ICE Anyone?

MetroBus operation as well as work on the Metro (ride side of the photo) have started and added to the massive traffic jams.

Panama City’s skyline begins to tower profusely.

Banco General’s newest tower.

The Latin American Economic Climate Index, better known as El Indice de Clima Económico (ICE) en América Latina, a survey published by Fundación Getulio Vargas from the Brazilian Center for Economic Studies in association with the University of Munich published some interesting as well as heartening findings for business prospects in Latin America.

According to their last quarterly study the economy improved from 4.4 to 5 points in January 2012 over the tendency back in October of 2011- a difference of .6 of a point.  The apparent recovery ended a downward tendency that started in July, 2010 just as it had arrived at its best level in an entire decade (6 points), and when it started reflecting a general decline as a result of the effects of the global economic crisis.

While still far from the 2.9 points reported in January 2009, its lowest level in history and a result of the global crisis of the day, the indicator was below its ten year average last month (5.2 points) and at a level that FGV qualifies as in a declining phase of the economic cycle.

The improvement in the climate for business in Latin America in January was driven by a recovery of the economy in Brazil, Colombia, Peru and Uruguay, countries that struggled above the effects of the declining phase arriving at a level of expansion in their economic cycle.

Bolivia maintained itself at the recession level where it was in October, Mexico shifted from recession phase to the declining phase, and Venezuela went from declining to the recovery phase. According to the study, Latin America followed the global trend because the ICE around the world also improved, from 4.4 points in October to 4.6 points in January, after two consecutive periods of decline.

While the economic indicators for United States improved from 3.9 points in October 2011 to 5.3 in January 2012, in the Eurozone which is still in a phase of recession, remained practically stable going from 4.1 to 4.2 points.

Generally speaking, however, according to FGV, the business environment improved in eight of the eleven Latin American countries studied, while remaining stable in Chile but worsening for Argentina and Paraguay.

In Brazil, the indicator rose from 4.8 to 6.2 points, in Colombia 5.5 to 6.7, while in Peru it varied from 6.2 to 6.4 and in Uruguay from 5.9 to 6.3. Ecuador’s economic climate index rose from 5 points in October 2011 to 6 in January 2012, in Chile it remained at 4.9, in Venezuela it rose from 3.6 to 4.5, in Bolivia it went from 4.1 to 4.3, and for Mexico it rose from 3.6 to 4.1.  The two countries that stumbled somewhat were Argentina whose indicator fell from 5.2 to 4.7 points and Paraguay with a decline from 5.7 to 4.2 points.
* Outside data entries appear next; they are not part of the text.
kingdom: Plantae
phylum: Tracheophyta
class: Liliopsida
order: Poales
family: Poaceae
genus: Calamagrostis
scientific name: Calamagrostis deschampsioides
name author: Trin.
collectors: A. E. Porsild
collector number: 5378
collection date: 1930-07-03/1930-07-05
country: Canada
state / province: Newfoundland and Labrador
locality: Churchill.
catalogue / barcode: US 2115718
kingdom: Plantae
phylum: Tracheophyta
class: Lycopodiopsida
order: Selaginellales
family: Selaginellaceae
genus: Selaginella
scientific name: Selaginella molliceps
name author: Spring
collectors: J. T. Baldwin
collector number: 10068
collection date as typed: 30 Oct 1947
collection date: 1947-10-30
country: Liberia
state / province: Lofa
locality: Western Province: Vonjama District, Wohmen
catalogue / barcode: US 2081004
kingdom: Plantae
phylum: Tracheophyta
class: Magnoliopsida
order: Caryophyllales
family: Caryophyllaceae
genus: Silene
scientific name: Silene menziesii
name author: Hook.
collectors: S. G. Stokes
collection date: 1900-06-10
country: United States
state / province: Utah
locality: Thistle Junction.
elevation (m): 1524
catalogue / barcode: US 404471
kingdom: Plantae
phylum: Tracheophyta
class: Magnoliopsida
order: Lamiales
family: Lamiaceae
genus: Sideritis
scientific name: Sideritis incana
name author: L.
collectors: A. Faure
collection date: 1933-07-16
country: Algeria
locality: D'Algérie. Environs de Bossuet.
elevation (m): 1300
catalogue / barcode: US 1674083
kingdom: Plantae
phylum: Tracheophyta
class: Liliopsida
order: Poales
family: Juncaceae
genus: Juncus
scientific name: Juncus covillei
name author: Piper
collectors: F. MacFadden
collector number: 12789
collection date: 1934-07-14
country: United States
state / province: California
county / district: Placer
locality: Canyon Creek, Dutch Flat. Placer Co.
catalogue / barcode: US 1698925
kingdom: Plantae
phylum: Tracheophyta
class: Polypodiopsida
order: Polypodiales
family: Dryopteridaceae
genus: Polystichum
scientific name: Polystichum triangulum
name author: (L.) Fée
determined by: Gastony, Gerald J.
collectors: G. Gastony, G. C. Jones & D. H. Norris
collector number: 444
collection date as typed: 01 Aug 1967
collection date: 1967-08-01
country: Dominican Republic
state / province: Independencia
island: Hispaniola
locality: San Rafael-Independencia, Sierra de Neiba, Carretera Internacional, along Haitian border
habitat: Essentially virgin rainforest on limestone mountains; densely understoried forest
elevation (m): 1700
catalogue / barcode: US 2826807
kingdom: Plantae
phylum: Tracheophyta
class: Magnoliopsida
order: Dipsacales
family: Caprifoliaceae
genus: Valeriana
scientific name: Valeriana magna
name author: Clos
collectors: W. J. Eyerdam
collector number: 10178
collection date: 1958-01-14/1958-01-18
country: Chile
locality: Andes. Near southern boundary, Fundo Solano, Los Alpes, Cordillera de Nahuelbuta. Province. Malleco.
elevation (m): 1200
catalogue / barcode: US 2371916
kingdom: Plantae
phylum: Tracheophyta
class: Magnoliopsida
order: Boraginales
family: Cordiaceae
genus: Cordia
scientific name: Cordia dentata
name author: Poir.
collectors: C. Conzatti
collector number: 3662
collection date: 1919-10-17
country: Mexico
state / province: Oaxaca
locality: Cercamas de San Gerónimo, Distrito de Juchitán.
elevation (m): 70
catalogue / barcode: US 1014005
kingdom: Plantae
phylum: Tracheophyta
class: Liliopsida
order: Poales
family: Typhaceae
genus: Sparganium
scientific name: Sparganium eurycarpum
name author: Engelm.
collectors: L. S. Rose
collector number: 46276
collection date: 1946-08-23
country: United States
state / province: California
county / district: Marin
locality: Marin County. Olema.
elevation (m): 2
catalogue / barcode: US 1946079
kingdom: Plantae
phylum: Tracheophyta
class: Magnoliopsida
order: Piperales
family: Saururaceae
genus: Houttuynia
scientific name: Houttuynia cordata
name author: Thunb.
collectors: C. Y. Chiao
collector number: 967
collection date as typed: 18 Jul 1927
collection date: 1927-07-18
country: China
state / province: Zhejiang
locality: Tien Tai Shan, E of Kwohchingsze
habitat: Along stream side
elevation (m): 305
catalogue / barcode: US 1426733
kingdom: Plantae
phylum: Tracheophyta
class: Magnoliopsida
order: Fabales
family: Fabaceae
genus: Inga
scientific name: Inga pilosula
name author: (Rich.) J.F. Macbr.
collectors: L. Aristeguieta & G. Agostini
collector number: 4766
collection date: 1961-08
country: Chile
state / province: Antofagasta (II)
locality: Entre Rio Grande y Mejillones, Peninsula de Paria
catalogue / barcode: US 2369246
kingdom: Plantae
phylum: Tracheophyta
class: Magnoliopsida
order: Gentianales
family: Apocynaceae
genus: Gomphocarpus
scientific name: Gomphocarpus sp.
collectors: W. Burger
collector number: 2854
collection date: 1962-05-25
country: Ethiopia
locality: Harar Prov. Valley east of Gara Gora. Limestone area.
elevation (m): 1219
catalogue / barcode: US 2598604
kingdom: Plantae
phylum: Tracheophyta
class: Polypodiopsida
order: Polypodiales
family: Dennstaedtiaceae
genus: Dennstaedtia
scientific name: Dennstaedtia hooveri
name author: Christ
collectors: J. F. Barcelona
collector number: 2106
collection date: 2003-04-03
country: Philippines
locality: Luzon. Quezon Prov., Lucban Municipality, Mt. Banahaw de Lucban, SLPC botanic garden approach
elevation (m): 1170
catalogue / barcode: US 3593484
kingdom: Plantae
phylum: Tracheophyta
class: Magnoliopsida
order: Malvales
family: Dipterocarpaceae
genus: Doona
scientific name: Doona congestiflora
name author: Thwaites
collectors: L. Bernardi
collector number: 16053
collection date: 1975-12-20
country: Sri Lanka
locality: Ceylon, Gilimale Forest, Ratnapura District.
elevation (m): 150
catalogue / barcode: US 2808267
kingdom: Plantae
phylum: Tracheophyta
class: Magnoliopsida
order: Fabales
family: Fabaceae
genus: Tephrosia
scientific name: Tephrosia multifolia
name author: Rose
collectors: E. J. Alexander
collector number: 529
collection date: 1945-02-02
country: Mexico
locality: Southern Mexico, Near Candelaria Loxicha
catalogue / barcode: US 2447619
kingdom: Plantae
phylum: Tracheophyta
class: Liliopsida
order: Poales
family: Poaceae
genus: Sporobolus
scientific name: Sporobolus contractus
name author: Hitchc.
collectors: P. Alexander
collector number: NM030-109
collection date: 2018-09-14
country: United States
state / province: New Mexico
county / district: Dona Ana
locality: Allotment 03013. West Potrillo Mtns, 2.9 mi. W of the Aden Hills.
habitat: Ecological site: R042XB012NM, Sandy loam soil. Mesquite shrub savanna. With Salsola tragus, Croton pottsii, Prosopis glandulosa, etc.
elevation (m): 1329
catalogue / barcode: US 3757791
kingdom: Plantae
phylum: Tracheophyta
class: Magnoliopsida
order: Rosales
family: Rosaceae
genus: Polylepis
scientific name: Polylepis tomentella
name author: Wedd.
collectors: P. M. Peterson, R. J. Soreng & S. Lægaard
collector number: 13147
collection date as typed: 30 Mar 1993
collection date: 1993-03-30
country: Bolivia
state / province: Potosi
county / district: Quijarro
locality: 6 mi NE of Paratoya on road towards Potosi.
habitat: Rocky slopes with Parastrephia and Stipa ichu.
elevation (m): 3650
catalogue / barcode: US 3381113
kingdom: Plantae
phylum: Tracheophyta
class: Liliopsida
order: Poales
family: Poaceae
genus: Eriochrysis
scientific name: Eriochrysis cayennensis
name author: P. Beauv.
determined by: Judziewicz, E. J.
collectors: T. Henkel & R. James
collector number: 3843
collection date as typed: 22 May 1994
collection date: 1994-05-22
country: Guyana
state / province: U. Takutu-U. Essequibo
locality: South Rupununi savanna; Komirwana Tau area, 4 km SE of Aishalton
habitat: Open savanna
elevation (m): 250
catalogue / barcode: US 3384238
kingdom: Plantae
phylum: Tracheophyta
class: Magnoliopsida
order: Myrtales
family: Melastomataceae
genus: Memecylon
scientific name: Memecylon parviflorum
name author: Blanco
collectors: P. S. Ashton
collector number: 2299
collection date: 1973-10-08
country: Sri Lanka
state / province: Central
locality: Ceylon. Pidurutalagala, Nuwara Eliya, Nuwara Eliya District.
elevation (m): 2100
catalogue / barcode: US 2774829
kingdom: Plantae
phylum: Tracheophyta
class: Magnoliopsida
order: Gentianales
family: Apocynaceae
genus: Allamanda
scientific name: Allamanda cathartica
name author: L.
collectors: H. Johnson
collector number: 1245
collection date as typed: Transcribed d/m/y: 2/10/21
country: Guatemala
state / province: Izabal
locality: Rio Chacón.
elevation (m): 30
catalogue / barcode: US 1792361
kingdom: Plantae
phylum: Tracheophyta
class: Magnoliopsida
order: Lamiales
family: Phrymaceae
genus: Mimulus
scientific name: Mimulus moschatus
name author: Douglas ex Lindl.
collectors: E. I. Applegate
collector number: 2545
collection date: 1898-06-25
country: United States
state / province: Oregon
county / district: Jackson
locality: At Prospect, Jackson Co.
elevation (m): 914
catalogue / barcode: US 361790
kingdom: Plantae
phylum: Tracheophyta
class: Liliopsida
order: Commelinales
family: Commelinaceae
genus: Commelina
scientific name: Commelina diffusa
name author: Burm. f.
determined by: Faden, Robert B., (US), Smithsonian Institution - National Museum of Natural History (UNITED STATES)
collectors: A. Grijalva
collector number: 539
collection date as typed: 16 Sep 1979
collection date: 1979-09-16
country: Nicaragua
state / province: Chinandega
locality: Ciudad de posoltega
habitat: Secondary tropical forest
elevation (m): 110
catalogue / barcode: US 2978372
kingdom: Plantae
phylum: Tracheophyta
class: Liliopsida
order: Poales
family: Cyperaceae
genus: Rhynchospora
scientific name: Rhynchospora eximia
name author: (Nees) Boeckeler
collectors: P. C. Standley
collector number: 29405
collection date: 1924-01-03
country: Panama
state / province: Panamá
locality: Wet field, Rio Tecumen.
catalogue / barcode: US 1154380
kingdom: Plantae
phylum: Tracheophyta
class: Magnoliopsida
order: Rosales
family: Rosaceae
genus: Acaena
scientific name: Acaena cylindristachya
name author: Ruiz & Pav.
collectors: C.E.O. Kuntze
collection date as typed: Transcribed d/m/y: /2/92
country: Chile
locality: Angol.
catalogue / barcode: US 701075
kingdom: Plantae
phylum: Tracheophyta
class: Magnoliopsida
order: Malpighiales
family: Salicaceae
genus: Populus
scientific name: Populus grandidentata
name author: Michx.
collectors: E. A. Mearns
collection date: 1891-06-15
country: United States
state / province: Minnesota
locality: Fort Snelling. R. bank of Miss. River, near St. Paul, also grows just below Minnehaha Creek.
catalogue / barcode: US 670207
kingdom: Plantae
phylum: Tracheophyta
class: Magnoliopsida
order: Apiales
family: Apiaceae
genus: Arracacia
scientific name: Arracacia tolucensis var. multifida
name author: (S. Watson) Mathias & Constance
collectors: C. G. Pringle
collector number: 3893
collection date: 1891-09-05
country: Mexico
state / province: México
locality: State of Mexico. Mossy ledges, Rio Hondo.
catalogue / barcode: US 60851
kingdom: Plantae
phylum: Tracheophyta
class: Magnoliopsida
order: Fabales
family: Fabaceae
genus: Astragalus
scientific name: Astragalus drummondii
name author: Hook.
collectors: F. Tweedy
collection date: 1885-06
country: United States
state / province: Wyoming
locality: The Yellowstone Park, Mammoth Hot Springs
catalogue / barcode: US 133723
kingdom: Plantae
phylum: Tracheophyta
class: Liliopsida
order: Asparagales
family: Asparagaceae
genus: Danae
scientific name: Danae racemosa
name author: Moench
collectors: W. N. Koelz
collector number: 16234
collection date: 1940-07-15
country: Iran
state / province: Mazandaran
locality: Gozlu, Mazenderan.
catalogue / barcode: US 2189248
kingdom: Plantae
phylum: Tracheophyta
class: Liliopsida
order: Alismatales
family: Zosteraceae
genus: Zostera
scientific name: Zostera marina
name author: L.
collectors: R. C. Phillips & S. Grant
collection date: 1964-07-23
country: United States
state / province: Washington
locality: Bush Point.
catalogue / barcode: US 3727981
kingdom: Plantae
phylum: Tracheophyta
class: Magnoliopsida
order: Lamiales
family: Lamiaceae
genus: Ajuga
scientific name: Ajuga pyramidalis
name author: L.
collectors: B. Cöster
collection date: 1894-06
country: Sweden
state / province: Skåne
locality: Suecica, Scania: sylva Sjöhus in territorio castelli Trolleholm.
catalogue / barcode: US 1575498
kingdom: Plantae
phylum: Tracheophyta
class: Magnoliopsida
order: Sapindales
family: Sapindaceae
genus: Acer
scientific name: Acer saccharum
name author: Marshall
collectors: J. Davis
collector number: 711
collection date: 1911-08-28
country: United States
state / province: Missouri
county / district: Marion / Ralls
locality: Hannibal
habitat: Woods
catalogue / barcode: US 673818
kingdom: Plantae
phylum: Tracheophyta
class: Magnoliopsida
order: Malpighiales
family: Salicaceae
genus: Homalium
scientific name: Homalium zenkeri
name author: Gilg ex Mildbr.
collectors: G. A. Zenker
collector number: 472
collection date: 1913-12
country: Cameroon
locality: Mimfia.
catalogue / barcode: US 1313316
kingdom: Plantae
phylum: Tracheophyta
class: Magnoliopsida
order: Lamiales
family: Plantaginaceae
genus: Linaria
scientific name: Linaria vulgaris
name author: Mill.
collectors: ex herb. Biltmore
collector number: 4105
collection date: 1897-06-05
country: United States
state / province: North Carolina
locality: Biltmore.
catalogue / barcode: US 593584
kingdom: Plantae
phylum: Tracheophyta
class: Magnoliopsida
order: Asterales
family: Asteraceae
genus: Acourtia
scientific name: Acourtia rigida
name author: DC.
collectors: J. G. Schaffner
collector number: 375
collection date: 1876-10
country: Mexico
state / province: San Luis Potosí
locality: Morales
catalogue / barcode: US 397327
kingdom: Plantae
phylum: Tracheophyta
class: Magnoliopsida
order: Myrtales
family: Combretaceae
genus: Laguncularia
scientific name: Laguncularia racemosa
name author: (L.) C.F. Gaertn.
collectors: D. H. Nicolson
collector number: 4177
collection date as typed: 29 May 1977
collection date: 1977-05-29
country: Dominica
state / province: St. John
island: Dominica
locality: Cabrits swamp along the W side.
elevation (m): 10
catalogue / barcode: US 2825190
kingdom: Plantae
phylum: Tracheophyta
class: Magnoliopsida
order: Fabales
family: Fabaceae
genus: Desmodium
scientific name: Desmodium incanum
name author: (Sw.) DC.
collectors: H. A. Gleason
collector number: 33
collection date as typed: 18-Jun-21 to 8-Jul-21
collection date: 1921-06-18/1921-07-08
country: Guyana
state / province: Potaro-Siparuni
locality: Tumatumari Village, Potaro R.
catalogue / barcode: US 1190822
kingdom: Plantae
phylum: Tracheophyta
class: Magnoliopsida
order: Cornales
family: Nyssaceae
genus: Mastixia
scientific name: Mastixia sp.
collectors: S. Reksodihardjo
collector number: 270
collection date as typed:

According to the report the main problems for the Latin American countries are its lack of competitiveness, deficit of qualified manpower, lack of confidence in government policies, as well as the rise of inflation and unemployment.

Of course, we don’t see Panama’s touted 10.5% economic growth reading anywhere in this study as it seems to be a purely internal measure and it will be interesting to see if it will be a sustainable trend as the present government recurs to significant financial indebtedness to fund its ambitious projects, among which are the Metro (public rapid rail transit), Metrobus, and the Third set of Locks/ Panama Canal Expansion, etc.  This new and sharp increase in the public debt towers over past years.

The general increase in personal/ consumer debt will also be an interesting indicator to look out for as Panamanians struggle to cope with the rising costs of food, transportation, services and just about everything else.